Let $A = ⟨A⟩_k$ be a $k$-vector. Is its inverse $A^{-1} = ⟨A^{-1}⟩_k$ necessarily a $k$-vector?
We can prove that $A^{-1}$ is of grade $k$ if we assume it is homogeneous. For example, assuming $A^{-1} = ⟨A^{-1}⟩_m$, then from $$ AA^{-1} = ⟨A⟩_k ⟨A^{-1}⟩_m = ⟨⟨A⟩_k ⟨A^{-1}⟩_m⟩_{|k-m|} + ⟨⟨A⟩_k ⟨A^{-1}⟩_m⟩_{|k-m| + 2} + \cdots + ⟨⟨A⟩_k ⟨A^{-1}⟩_m⟩_{k + m} = 1 $$ we must have that the lowest-grade part $⟨⟨A⟩_k ⟨A^{-1}⟩_m⟩_{|k-m|} = 1$ is one, requiring $k = m$. Thus $A^{-1} = ⟨A^{-1}⟩_k$ is also a $k$-vector.
In an effort to restrict the possible grades of $A^{-1}$ given that $A = ⟨A⟩_k$ is a $k$-vector, I have made the following observations (without assuming $A^{-1}$ is homogeneous):
If $k$ is even/odd, then so is $A^{-1}$. This follows because the even-subalgebra is closed, and hence for $AA^{-1} = 1$ we have either $(\text{even})(\text{even}) = (\text{even})$ or $(\text{odd})(\text{odd}) = (\text{even})$.
If $\tilde{A} = (-1)^{k(k - 1)/2} A$ is the reverse of $A$, then $\tilde{A^{-1}} = (-1)^{k(k - 1)/2}A^{-1}$ follows from $\widetilde{AA^{-1}} = \tilde{A^{-1}}\tilde{A} = 1$. This implies that $A^{-1}$ may only contain parts of grade $\{ m \in \mathbb{Z} \mid (-1)^{k(k - 1)/2} = (-1)^{m(m - 1)/2}\}$.

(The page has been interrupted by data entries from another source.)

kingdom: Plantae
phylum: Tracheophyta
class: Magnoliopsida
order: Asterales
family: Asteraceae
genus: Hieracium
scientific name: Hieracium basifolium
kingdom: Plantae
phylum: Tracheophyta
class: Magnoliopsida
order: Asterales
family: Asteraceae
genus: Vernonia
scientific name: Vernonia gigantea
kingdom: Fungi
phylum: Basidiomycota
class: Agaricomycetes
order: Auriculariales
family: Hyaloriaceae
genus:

Combining the two points above, we conclude that if $A = ⟨A⟩_k$ then $A^{-1}$ may only contain parts of grade $k + 4\mathbb{Z}$.
In view of the last point, and the fact that (pseudo)scalars and (pseudo)vectors always square to a scalar (and hence have an inverse of the same grade), we can conclude that $A^{-1}$ must be a $k$-vector in algebras of dimension $\le 7$.
But in $8$ dimensions, I can't eliminate the possibility that a $2$-vector has an inverse with parts of grade $6$, and vice versa.
Is there a more direct way to show this, or is there a counter example?